Trovate differenze con il pensiero del Gramsci adulto?

LERNER: «Mi sforzo di cercarne. È sicuramente un Gramsci filosoficamente ancora idealista, ma lui abbina già questa speculazione filosofica all’impegno sociale. Ha già un senso della giustizia fortissimo: denuncia le condizioni abitative della campagna sarda e anche delle città».

Siamo al liceo a Cagliari. In questi temi si ritrova uno sfondo sardo?

LERNER: «Nella sua personalità è fortissimo lo sfondo sardo. Lui è bilingue e resterà così anche a Torino. In questi testi mi colpisce il ragazzino di Ghilarza che ha uno sguardo sul mondo così potente».

TRUZZI: «Per Gramsci il sardo è la lingua della crescita, degli affetti. Quando sta male in carcere delira in sardo. Il sardo è la lingua dell’amore, della mamma Peppina, esempio di donna fondamentale. In Gramsci è molto forte l’anticipazione del tema femminile. Lui era convinto che la donna fosse due volte sfruttata e questo lo doveva a Peppina. Quando il padre fu arrestato lei fece 200 lavori per sfamare i sette figli. In una lettera alla sorella scrive: “se non ci fosse stata una donna come lei noi saremmo stati tutti morti”».

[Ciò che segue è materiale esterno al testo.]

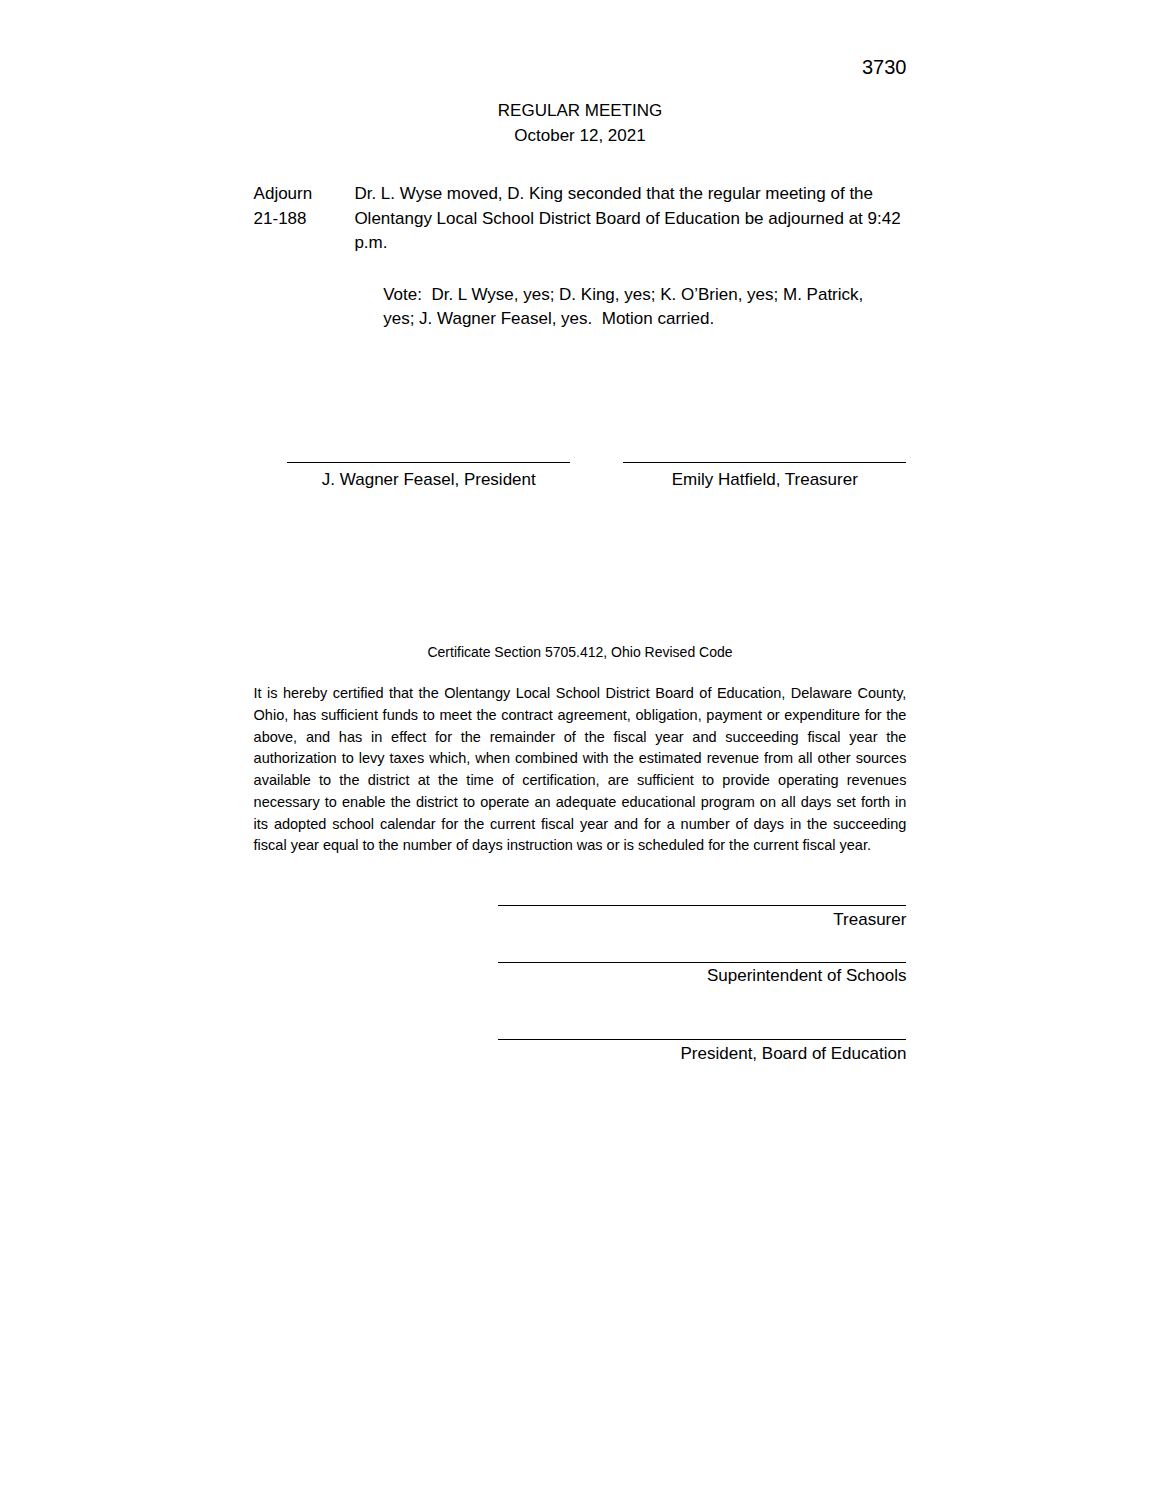3730
REGULAR MEETING October 12, 2021
Adjourn 21-188
Dr. L. Wyse moved, D. King seconded that the regular meeting of the Olentangy Local School District Board of Education be adjourned at 9:42 p.m.
Vote: Dr. L Wyse, yes; D. King, yes; K. O’Brien, yes; M. Patrick, yes; J. Wagner Feasel, yes. Motion carried.
J. Wagner Feasel, President
Emily Hatfield, Treasurer
Certificate Section 5705.412, Ohio Revised Code
It is hereby certified that the Olentangy Local School District Board of Education, Delaware County, Ohio, has sufficient funds to meet the contract agreement, obligation, payment or expenditure for the above, and has in effect for the remainder of the fiscal year and succeeding fiscal year the authorization to levy taxes which, when combined with the estimated revenue from all other sources available to the district at the time of certification, are sufficient to provide operating revenues necessary to enable the district to operate an adequate educational program on all days set forth in its adopted school calendar for the current fiscal year and for a number of days in the succeeding fiscal year equal to the number of days instruction was or is scheduled for the current fiscal year.
Treasurer
Superintendent of Schools
President, Board of Education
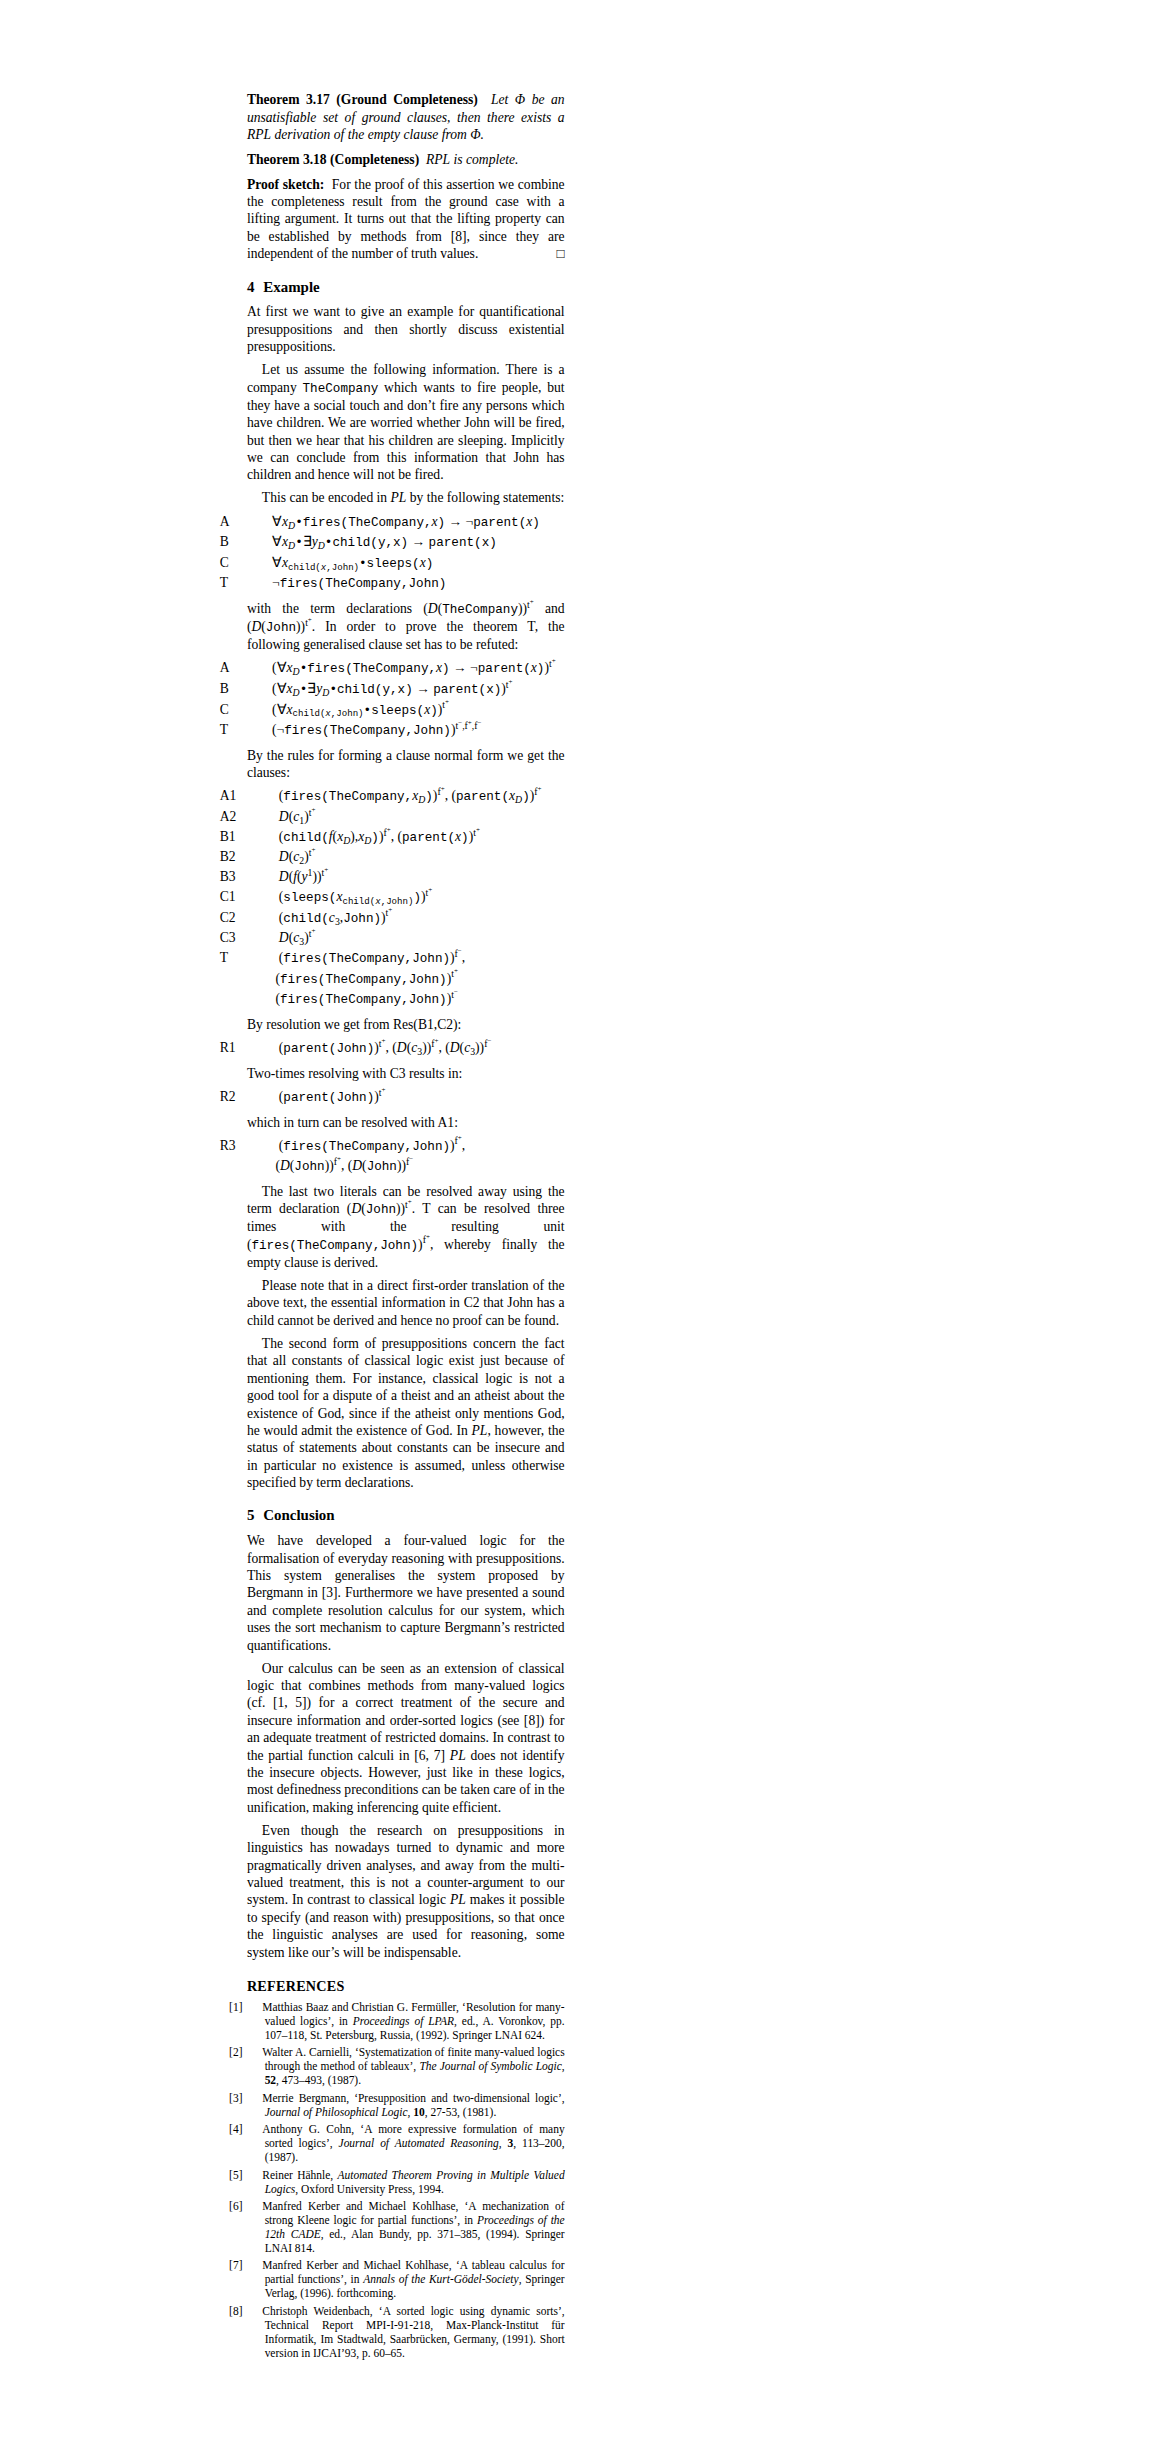Theorem 3.17 (Ground Completeness) Let Φ be an unsatisfiable set of ground clauses, then there exists a RPL derivation of the empty clause from Φ.
Theorem 3.18 (Completeness) RPL is complete.
Proof sketch: For the proof of this assertion we combine the completeness result from the ground case with a lifting argument. It turns out that the lifting property can be established by methods from [8], since they are independent of the number of truth values. □
4 Example
At first we want to give an example for quantificational presuppositions and then shortly discuss existential presuppositions.
Let us assume the following information. There is a company TheCompany which wants to fire people, but they have a social touch and don’t fire any persons which have children. We are worried whether John will be fired, but then we hear that his children are sleeping. Implicitly we can conclude from this information that John has children and hence will not be fired.
This can be encoded in PL by the following statements:
A ∀xD•fires(TheCompany, x) → ¬parent(x)
B ∀xD•∃yD•child(y,x) → parent(x)
C ∀xchild(x,John)•sleeps(x)
T ¬fires(TheCompany,John)
with the term declarations (D(TheCompany))t+ and (D(John))t+. In order to prove the theorem T, the following generalised clause set has to be refuted:
A (∀xD•fires(TheCompany, x) → ¬parent(x))t+
B (∀xD•∃yD•child(y,x) → parent(x))t+
C (∀xchild(x,John)•sleeps(x))t+
T (¬fires(TheCompany,John))t−,f+,f−
By the rules for forming a clause normal form we get the clauses:
A1 (fires(TheCompany, xD))f+, (parent(xD))f+
A2 D(c1)t+
B1 (child(f(xD),xD))f+, (parent(x))t+
B2 D(c2)t+
B3 D(f(y1))t+
C1 (sleeps(xchild(x,John)))t+
C2 (child(c3,John))t+
C3 D(c3)t+
T (fires(TheCompany,John))f−,
(fires(TheCompany,John))t+
(fires(TheCompany,John))t−
By resolution we get from Res(B1,C2):
R1 (parent(John))t+, (D(c3))f+, (D(c3))f−
Two-times resolving with C3 results in:
R2 (parent(John))t+
which in turn can be resolved with A1:
R3 (fires(TheCompany,John))f+,
(D(John))f+, (D(John))f−
The last two literals can be resolved away using the term declaration (D(John))t+. T can be resolved three times with the resulting unit (fires(TheCompany,John))f+, whereby finally the empty clause is derived.
Please note that in a direct first-order translation of the above text, the essential information in C2 that John has a child cannot be derived and hence no proof can be found.
The second form of presuppositions concern the fact that all constants of classical logic exist just because of mentioning them. For instance, classical logic is not a good tool for a dispute of a theist and an atheist about the existence of God, since if the atheist only mentions God, he would admit the existence of God. In PL, however, the status of statements about constants can be insecure and in particular no existence is assumed, unless otherwise specified by term declarations.
5 Conclusion
We have developed a four-valued logic for the formalisation of everyday reasoning with presuppositions. This system generalises the system proposed by Bergmann in [3]. Furthermore we have presented a sound and complete resolution calculus for our system, which uses the sort mechanism to capture Bergmann’s restricted quantifications.
Our calculus can be seen as an extension of classical logic that combines methods from many-valued logics (cf. [1, 5]) for a correct treatment of the secure and insecure information and order-sorted logics (see [8]) for an adequate treatment of restricted domains. In contrast to the partial function calculi in [6, 7] PL does not identify the insecure objects. However, just like in these logics, most definedness preconditions can be taken care of in the unification, making inferencing quite efficient.
Even though the research on presuppositions in linguistics has nowadays turned to dynamic and more pragmatically driven analyses, and away from the multi-valued treatment, this is not a counter-argument to our system. In contrast to classical logic PL makes it possible to specify (and reason with) presuppositions, so that once the linguistic analyses are used for reasoning, some system like our’s will be indispensable.
REFERENCES
[1] Matthias Baaz and Christian G. Fermüller, ‘Resolution for many-valued logics’, in Proceedings of LPAR, ed., A. Voronkov, pp. 107–118, St. Petersburg, Russia, (1992). Springer LNAI 624.
[2] Walter A. Carnielli, ‘Systematization of finite many-valued logics through the method of tableaux’, The Journal of Symbolic Logic, 52, 473–493, (1987).
[3] Merrie Bergmann, ‘Presupposition and two-dimensional logic’, Journal of Philosophical Logic, 10, 27-53, (1981).
[4] Anthony G. Cohn, ‘A more expressive formulation of many sorted logics’, Journal of Automated Reasoning, 3, 113–200, (1987).
[5] Reiner Hähnle, Automated Theorem Proving in Multiple Valued Logics, Oxford University Press, 1994.
[6] Manfred Kerber and Michael Kohlhase, ‘A mechanization of strong Kleene logic for partial functions’, in Proceedings of the 12th CADE, ed., Alan Bundy, pp. 371–385, (1994). Springer LNAI 814.
[7] Manfred Kerber and Michael Kohlhase, ‘A tableau calculus for partial functions’, in Annals of the Kurt-Gödel-Society, Springer Verlag, (1996). forthcoming.
[8] Christoph Weidenbach, ‘A sorted logic using dynamic sorts’, Technical Report MPI-I-91-218, Max-Planck-Institut für Informatik, Im Stadtwald, Saarbrücken, Germany, (1991). Short version in IJCAI’93, p. 60–65.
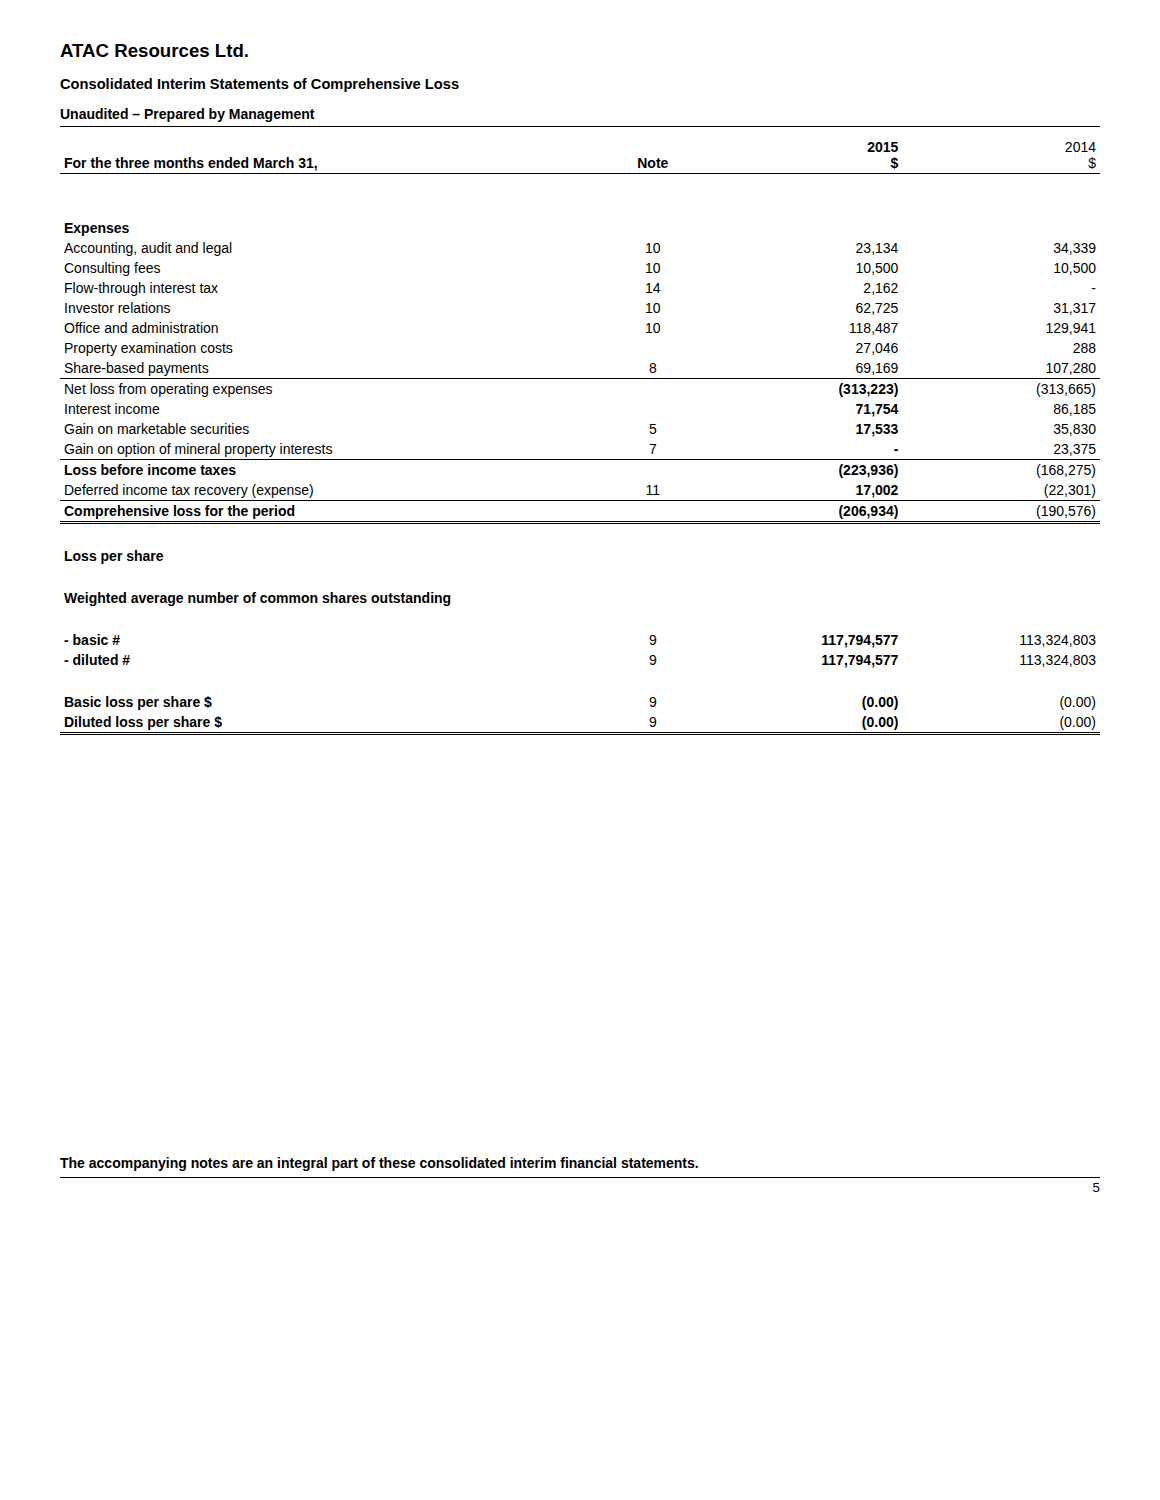ATAC Resources Ltd.
Consolidated Interim Statements of Comprehensive Loss
Unaudited – Prepared by Management
| For the three months ended March 31, | Note | 2015 $ | 2014 $ |
| --- | --- | --- | --- |
| Expenses | | | |
| Accounting, audit and legal | 10 | 23,134 | 34,339 |
| Consulting fees | 10 | 10,500 | 10,500 |
| Flow-through interest tax | 14 | 2,162 | - |
| Investor relations | 10 | 62,725 | 31,317 |
| Office and administration | 10 | 118,487 | 129,941 |
| Property examination costs | | 27,046 | 288 |
| Share-based payments | 8 | 69,169 | 107,280 |
| Net loss from operating expenses | | (313,223) | (313,665) |
| Interest income | | 71,754 | 86,185 |
| Gain on marketable securities | 5 | 17,533 | 35,830 |
| Gain on option of mineral property interests | 7 | - | 23,375 |
| Loss before income taxes | | (223,936) | (168,275) |
| Deferred income tax recovery (expense) | 11 | 17,002 | (22,301) |
| Comprehensive loss for the period | | (206,934) | (190,576) |
| Loss per share | | | |
| Weighted average number of common shares outstanding | | | |
| - basic # | 9 | 117,794,577 | 113,324,803 |
| - diluted # | 9 | 117,794,577 | 113,324,803 |
| Basic loss per share $ | 9 | (0.00) | (0.00) |
| Diluted loss per share $ | 9 | (0.00) | (0.00) |
The accompanying notes are an integral part of these consolidated interim financial statements.
5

Il suo primo incontro con Gramsci?

TRUZZI: «Ho abitato per tutta la vita a Mantova in piazzale Antonio Gramsci. E come spesso accade quando sei piccola vuoi sapere dove abiti e così chiesi a mio padre chi era questo signore. A casa mia, famiglia molto di sinistra, avevamo tutte le opere gramsciane».

LERNER: «Il primo collettivo politico in cui militai nel 1969-70 si chiamava Gruppo Gramsci. Sul palco racconteremo la sua idea di democrazia dal basso, del consiglio di fabbrica, dell’operaio produttore che diventa classe dirigente».

Odio gli indifferenti è uno dei testi gramsciani più famosi. Probabilmente oggi lui avrebbe odiato gran parte della società contemporanea.

LERNER: «Ha perfettamente ragione. Oggi noi lo leggiamo come un classico di un pensatore italiano tra i più illustri, tra i più studiati al mondo, eppure aveva solo 26 anni, appena sei in più di quando scrisse questi temi».

TRUZZI: «Io sono arrivata a una conclusione diversa. Lui dice: sono partigiano, vivo. Ma oggi viviamo un momento in cui il dibattito pubblico è attraversato da una partigianeria superficiale, fatta da tifoserie, da 140 caratteri. Il suo essere partigiano voleva dire consapevolezza, studio, conoscenza. Possiamo azzardare il disagio che vivrebbe oggi a rapportarsi con la superficialità di una partigianeria fatta di slogan e bandierine».

Oggi Gramsci è più utile alla destra o alla sinistra?

TRUZZI: «Temo che la sinistra lo abbia lasciato nel pantheon sotto la polvere, eppure le servirebbe ricordarsi di avere un pensatore così grande. Che la destra le invidia».

LERNER: «La destra di governo quando ha dovuto fare i convegni ha citato subito Gramsci. Inseguono, anche con un po’ di invidia, il concetto di egemonia culturale così come Gramsci lo ha sviluppato. Ben venga la sua rivalutazione da parte della destra. Avere capito che è stato un grande italiano meglio tardi che mai, ma sarebbe meglio se questa rivalutazione fosse accompagnata dal ricordo che i loro antenati politici sono quelli che lo hanno perseguitato, rinchiuso in prigione e hanno stroncato per sempre la sua intelligenza».